Nature & confidence prediction rate

Nature of the Prediction


The FIDES methodology gives reliability predictions that are failures rates, noted λ ("lambda"). Experimental observation shows that plotting the failure rates versus time usually gives the curve below, called a "bathtub curve".

Thus a component's lifetime can be divided into three periods:

  • Infant mortality, precocious failures.
  • Useful life, failure rates significantly constant.
  • Wear out, wear failures.

During its infant mortality period, the failure rates decrease. A component's probability of failure decreases over time. This is period in which failures are caused by process implementation problems and environmental stress screening.
The useful life is represented by a constant failure rate. The probability of failure is independent of the equipment's number of hours in operation (random failures). This period, often non-existent for mechanical goods, is the reference period for electronics.

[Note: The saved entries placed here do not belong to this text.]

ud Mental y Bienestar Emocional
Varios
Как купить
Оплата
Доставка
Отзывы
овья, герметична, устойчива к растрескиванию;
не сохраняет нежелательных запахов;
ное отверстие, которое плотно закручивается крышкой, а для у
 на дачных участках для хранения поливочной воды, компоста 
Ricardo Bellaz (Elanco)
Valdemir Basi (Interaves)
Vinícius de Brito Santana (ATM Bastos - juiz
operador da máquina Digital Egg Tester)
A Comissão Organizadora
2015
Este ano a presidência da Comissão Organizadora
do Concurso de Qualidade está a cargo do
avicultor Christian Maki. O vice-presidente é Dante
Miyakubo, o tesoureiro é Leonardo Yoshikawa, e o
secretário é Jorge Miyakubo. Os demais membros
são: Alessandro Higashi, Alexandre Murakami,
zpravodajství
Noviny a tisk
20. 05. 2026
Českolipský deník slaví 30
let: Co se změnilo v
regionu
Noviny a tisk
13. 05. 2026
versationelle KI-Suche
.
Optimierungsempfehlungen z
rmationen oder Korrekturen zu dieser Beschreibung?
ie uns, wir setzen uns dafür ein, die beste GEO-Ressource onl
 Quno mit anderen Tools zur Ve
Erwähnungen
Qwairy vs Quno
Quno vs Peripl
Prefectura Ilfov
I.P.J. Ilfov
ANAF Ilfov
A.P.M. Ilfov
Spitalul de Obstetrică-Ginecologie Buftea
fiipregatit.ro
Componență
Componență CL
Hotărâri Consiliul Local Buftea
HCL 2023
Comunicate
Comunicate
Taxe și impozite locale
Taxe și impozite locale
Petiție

During the wear out period, the probability of failure increases with the number of hours of operation: the older the equipment, the greater the chance of a failure. This type of behavior is typical of systems subject to wear or other progressive degradation corresponding to climbing failure rates.

The FIDES evaluation model proposes a reliability prediction with constant failure rates. The infant mortality and wear out periods are excluded from the prediction, for the following reasons:

  • Firstly, the infant mortality is representative of an equipment or system's end-of development phase. Controlling the rise in reliability in this phase is crucial to achieve good reliability rapidly.
  • The wear out period is also excluded from FIDES because it is in principle sufficiently far away as regards the useful life of electronics systems as covered by FIDES. However, it is essential to check during system design that this is the case. For components whose lifetime is insufficient, approaches other than the sole predicted reliability must be used to address this point, such as the definition of preventive maintenance.
  • It is true that at microscopic level very few failure mechanisms strictly meet a "constant rate" type law. Nevertheless:
      • Many cumulative failure mechanisms (increasing with time), have a dispersion value that makes them similar to a constant for the periods under consideration.
      • The multiplicity and diversity of components, even for a single board, make the accumulation close to a constant.
      • The age differences between equipment of a single system or a pool produces a constant rate for an observer of the system.

For these reasons, using a constant failure rate remains the most pertinent approach for a system reliability prediction.

Prediction Confidence Rate

The FIDES methodology is intended to predict realistic reliability levels, close to the average values usually observed (by contrast with pessimistic or conservative values).
An essential question when predicting reliability is the degree of confidence in the value. This question is all the more important that the users have no confidence in the raw results produced by previous methodologies, and that reliability control (quantification and engineering) has become essential for all projects.
One of the aims of the FIDES project is to build this confidence. However, obtaining an exact prediction is not the sole purpose of the FIDES methodology: identifying and controlling the factors affecting reliability may be considered even more important.
As a general rule, a prediction of reliability cannot be linked to a confidence interval, as can be done when measuring failure rates from field returns. In the case of FIDES, it might be possible to calculate a confidence interval for some basic failure rates, but it is practically impossible to predict the confidence rate for all adjustment parameters, even for known and widely used physical acceleration laws.
It is important to keep in mind that reliability belongs to the field of probability: in the same way that it is impossible to predict what will be the life of a product, it is impossible to predict exactly when a failure will occur, or why. The physics of failure is used in some cases to give lifetime probabilities (Time To Failure) and this type of prediction is complementary to the reliability prediction.
Note: Using values with several significant digits in the models does not imply the precision of the expected results.
The prediction's representativeness increases with the number of components considered. The predictions do not usually apply at item level. It is better to avoid comparing reliability prediction and observed reliability below PWA level, and it is better still to compare them at equipment level (assembly of PWAs) or above.